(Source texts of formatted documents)
/---
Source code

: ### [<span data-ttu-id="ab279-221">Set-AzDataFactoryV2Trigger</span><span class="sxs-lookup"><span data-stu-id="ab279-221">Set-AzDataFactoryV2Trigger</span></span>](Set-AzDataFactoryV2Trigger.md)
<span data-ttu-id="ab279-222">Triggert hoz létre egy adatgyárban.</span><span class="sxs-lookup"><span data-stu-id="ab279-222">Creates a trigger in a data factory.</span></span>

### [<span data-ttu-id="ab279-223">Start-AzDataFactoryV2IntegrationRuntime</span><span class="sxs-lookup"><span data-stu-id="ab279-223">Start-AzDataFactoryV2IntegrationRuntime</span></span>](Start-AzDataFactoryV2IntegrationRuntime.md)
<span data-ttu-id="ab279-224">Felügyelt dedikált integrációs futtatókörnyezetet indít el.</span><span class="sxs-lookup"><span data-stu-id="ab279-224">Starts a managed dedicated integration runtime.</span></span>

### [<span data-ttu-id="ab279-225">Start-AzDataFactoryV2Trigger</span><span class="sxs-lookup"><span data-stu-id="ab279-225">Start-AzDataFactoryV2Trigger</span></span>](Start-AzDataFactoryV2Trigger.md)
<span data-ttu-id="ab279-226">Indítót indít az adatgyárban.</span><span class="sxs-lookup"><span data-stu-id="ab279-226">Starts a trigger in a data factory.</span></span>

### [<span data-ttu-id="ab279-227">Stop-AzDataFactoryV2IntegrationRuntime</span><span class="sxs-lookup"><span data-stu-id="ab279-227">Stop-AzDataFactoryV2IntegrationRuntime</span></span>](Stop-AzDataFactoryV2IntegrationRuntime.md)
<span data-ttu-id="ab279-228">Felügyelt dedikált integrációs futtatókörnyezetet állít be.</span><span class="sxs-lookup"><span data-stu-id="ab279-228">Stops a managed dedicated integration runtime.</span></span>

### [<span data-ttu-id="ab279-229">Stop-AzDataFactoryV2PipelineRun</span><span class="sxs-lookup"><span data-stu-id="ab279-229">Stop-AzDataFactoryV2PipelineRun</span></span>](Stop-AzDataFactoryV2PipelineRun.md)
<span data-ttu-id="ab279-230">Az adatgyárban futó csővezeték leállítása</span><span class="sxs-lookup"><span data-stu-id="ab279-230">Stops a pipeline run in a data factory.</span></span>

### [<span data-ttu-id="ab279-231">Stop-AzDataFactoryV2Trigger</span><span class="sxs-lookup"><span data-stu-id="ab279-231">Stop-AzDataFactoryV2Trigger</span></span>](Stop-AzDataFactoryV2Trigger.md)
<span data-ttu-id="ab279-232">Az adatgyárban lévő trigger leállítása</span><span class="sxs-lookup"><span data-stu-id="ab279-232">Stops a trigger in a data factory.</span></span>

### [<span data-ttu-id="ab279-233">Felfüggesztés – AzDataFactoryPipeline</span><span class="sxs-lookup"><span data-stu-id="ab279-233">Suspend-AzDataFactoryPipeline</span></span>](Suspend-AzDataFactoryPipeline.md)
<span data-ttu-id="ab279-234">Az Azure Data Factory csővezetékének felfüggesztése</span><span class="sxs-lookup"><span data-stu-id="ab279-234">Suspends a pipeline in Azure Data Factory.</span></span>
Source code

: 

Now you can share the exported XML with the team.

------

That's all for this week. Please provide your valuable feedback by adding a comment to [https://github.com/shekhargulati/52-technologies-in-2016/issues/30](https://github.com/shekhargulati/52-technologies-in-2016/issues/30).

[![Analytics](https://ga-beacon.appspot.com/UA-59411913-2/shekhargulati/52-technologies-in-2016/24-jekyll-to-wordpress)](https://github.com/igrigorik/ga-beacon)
\---
* Task prompt: Extract every line from the start of the entries through the line containing "hoz létre egy", including that line, and reproduce them verbatim.

* Answer:
Source code

: ### [<span data-ttu-id="ab279-221">Set-AzDataFactoryV2Trigger</span><span class="sxs-lookup"><span data-stu-id="ab279-221">Set-AzDataFactoryV2Trigger</span></span>](Set-AzDataFactoryV2Trigger.md)
<span data-ttu-id="ab279-222">Triggert hoz létre egy adatgyárban.</span><span class="sxs-lookup"><span data-stu-id="ab279-222">Creates a trigger in a data factory.</span></span>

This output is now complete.